START Data in this exercise

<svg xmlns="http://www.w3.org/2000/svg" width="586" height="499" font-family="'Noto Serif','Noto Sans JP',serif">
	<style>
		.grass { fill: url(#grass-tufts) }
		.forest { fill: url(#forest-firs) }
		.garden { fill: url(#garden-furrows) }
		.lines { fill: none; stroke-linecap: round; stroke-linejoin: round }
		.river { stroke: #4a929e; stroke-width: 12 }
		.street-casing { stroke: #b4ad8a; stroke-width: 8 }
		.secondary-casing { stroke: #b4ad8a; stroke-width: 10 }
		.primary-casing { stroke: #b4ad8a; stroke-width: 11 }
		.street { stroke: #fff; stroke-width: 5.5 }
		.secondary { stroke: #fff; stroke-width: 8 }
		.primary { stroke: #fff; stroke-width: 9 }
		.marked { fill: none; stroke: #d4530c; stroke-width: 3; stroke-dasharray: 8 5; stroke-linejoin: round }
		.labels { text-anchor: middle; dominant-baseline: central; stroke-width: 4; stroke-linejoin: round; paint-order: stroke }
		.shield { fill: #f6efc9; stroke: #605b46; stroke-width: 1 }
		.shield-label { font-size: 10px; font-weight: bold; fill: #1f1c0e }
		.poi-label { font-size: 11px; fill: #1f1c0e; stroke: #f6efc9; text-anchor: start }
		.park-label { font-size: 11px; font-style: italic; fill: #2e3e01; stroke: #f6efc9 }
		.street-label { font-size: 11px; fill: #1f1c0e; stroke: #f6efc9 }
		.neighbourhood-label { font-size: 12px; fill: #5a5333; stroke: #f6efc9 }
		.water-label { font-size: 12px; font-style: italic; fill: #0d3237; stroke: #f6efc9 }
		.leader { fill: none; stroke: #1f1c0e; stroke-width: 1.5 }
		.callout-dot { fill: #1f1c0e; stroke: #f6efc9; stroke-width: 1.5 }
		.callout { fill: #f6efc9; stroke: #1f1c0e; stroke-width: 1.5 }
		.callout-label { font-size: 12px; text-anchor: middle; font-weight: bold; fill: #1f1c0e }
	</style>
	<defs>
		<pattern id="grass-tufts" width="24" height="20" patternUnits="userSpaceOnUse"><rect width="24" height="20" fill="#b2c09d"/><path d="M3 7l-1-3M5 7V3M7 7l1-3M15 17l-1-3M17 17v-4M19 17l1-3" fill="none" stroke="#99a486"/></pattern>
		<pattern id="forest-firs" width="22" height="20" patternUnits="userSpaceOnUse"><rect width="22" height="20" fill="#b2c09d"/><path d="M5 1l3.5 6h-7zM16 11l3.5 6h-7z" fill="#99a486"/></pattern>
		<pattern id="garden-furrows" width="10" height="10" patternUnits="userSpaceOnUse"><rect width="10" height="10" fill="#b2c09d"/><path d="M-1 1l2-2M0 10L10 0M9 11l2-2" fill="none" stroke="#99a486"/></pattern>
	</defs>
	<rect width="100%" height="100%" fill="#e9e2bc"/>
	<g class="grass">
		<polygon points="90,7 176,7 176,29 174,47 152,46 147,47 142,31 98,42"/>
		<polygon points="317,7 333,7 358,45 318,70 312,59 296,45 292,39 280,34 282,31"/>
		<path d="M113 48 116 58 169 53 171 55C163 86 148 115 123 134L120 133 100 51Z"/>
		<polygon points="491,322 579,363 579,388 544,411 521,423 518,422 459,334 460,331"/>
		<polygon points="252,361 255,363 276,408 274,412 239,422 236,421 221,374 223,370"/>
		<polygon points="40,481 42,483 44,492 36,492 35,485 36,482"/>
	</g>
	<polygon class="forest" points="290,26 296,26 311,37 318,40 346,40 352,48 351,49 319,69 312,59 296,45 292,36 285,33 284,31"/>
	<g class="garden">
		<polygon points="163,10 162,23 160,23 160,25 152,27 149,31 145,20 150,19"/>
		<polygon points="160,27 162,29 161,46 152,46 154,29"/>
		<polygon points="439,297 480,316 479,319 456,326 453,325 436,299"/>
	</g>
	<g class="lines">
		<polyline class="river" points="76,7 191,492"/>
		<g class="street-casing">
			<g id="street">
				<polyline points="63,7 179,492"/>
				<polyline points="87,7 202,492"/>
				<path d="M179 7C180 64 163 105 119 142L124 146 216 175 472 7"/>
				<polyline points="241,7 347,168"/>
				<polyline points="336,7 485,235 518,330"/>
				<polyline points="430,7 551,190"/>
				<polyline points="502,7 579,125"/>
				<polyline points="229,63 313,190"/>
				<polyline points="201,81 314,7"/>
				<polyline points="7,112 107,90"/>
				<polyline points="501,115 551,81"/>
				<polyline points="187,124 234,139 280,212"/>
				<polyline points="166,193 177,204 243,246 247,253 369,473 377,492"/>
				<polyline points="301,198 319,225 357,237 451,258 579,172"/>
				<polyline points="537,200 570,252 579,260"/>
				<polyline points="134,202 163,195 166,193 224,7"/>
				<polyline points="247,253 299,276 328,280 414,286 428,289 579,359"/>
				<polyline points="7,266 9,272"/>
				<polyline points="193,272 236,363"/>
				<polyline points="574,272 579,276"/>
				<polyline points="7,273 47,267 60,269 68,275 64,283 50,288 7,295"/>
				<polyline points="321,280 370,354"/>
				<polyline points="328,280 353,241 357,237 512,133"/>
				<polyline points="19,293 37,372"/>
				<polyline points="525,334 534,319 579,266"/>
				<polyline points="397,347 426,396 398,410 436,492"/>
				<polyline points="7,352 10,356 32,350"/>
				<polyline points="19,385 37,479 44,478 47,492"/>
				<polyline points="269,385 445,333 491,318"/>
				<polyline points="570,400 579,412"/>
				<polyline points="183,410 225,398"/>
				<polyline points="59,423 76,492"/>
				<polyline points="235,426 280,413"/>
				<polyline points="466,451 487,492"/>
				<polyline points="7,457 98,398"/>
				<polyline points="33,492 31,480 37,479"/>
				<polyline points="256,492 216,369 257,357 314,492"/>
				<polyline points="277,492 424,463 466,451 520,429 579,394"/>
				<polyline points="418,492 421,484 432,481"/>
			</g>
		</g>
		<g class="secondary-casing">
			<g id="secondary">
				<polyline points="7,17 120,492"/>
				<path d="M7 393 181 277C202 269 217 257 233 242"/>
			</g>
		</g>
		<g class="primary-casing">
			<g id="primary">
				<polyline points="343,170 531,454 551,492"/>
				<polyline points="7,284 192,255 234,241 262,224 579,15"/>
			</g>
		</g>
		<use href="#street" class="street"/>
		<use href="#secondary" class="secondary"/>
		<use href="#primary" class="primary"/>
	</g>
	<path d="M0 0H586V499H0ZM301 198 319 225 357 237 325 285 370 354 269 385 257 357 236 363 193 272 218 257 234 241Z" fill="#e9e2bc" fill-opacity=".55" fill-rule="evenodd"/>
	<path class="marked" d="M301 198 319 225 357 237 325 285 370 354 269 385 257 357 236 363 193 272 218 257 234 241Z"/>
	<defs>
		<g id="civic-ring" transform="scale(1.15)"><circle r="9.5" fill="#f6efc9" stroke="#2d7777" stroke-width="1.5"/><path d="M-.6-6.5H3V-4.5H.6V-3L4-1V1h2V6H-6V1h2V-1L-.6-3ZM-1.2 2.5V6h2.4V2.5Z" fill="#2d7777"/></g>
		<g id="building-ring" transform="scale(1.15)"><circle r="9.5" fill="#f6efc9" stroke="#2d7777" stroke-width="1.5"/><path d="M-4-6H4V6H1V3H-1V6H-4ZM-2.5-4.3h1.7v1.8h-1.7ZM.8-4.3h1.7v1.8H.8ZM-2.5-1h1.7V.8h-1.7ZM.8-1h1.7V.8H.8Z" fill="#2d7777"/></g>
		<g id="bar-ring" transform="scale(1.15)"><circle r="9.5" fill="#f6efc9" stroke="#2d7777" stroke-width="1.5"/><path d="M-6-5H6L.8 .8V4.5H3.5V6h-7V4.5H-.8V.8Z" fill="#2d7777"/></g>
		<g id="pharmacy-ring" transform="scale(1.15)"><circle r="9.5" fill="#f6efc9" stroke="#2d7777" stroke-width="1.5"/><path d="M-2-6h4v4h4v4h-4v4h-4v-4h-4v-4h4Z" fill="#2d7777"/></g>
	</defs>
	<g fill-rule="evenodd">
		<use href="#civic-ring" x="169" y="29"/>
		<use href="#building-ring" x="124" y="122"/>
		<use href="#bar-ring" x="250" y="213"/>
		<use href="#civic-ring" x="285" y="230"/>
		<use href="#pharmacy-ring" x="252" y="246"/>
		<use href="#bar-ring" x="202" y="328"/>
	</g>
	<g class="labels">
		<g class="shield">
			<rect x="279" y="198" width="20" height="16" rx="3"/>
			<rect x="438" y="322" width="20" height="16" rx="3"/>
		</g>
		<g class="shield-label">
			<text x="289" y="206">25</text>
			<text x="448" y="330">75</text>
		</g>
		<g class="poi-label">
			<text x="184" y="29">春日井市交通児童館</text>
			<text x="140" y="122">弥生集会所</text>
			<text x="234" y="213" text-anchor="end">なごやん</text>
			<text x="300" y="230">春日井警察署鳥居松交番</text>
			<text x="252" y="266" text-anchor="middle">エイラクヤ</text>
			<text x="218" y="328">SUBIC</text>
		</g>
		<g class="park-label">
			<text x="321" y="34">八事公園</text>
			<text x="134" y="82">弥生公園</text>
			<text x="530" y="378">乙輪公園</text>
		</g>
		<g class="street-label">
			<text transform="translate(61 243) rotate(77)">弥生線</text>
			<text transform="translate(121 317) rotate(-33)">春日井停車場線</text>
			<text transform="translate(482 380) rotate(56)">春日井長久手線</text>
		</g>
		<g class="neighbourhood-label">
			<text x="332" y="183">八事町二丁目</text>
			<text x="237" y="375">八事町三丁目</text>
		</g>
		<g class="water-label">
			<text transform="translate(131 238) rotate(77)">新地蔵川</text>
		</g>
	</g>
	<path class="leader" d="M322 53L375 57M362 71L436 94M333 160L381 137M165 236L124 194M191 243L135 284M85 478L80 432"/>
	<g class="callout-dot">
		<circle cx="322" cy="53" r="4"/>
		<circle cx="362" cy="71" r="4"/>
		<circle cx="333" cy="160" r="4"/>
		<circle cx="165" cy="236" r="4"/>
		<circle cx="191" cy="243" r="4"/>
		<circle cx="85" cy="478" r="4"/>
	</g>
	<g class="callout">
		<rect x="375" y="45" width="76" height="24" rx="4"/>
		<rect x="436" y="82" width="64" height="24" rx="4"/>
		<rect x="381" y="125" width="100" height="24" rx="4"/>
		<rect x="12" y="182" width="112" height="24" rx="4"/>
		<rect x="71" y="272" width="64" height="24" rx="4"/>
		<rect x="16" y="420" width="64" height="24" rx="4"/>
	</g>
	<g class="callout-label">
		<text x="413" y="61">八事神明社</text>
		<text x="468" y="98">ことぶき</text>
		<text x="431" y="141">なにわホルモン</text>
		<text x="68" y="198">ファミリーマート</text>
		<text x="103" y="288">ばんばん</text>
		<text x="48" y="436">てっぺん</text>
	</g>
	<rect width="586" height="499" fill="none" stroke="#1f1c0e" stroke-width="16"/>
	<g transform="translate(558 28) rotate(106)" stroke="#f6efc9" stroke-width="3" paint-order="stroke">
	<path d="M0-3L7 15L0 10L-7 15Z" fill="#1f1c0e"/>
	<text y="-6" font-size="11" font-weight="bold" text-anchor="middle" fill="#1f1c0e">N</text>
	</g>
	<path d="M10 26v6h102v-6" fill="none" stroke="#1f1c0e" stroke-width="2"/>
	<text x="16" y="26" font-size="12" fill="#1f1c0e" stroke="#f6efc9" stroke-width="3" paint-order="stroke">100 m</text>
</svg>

END Data in this exercise

**Exercise directions**
Go through the records and copy each line with "lines" in it.

**Finished task**
		.lines { fill: none; stroke-linecap: round; stroke-linejoin: round }
	<g class="lines">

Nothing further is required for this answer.